Travail demandé
• a. D'après le texte sur le droit de dire non, quel auteur reste dans les livres ?
• b. Recopiez un passage du texte sur le droit de dire non. Commencez aux mots « Le pouvoir de » et arrêtez-vous après « De culture, aussi. ».

___ Texte fourni

À l’insu de mon plein gré, vraiment ?

Le pouvoir de dire non. Plutôt le vouloir dire non. En priant être entendue. Quoique l’on en pense. Il y a toujours un instant où tout peut s’arrêter. Ou basculer. Or, la femme n’est pas coupable. Pas coupable de changer d’avis. Pas coupable de ne plus vouloir. Pas coupable d’être désirable. Pas coupable d’aimer les femmes. L’homme seul domine.
Or il ne domine bien souvent que l’autre. Rarement sa pulsion. Rarement sa violence. Il ne se retient plus. Camus reste dans les livres, injonction sémantique. Mais dans les faits la victime est coupable. Question de point de vue, d’angle, de prisme. D’égo. De culture, aussi.

______
___ Données extraites

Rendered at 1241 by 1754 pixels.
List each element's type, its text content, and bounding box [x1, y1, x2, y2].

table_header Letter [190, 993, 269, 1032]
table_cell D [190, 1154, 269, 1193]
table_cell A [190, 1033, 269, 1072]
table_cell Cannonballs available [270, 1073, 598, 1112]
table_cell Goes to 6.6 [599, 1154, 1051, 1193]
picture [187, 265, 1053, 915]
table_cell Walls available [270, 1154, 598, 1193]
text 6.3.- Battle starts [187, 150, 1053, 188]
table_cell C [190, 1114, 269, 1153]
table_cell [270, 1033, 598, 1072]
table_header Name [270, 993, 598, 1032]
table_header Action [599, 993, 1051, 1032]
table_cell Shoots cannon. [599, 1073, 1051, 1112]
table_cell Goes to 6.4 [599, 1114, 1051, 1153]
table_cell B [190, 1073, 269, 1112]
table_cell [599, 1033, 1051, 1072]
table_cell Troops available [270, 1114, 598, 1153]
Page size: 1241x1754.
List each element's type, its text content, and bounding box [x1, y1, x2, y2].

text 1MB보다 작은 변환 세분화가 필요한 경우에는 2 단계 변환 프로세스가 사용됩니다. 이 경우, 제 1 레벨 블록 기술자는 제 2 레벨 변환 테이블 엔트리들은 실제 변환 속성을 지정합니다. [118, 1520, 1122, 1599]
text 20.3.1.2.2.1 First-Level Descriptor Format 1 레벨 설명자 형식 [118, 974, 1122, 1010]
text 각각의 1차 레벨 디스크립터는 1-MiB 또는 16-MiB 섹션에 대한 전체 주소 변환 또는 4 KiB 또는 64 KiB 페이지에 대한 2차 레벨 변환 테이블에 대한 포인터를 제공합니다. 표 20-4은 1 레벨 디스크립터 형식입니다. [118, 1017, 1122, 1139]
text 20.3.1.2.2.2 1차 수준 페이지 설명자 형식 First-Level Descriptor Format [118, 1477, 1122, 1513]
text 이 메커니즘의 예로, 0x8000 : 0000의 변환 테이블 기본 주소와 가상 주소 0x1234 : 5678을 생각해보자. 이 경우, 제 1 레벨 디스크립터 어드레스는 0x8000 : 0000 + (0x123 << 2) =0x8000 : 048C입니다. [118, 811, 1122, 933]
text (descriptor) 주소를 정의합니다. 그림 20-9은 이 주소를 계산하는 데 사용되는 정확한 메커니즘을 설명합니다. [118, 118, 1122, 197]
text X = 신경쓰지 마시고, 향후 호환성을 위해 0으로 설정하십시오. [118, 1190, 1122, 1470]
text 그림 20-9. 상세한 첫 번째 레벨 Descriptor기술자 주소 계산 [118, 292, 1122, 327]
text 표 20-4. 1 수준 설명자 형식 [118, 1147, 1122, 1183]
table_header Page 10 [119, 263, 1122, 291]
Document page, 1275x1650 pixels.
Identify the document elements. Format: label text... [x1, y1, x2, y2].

______

Réponses par consigne
• a. Camus.

• b.
Le pouvoir de dire non. Plutôt le vouloir dire non. En priant être entendue. Quoique l’on en pense. Il y a toujours un instant où tout peut s’arrêter. Ou basculer. Or, la femme n’est pas coupable. Pas coupable de changer d’avis. Pas coupable de ne plus vouloir. Pas coupable d’être désirable. Pas coupable d’aimer les femmes. L’homme seul domine.
Or il ne domine bien souvent que l’autre. Rarement sa pulsion. Rarement sa violence. Il ne se retient plus. Camus reste dans les livres, injonction sémantique. Mais dans les faits la victime est coupable. Question de point de vue, d’angle, de prisme. D’égo. De culture, aussi.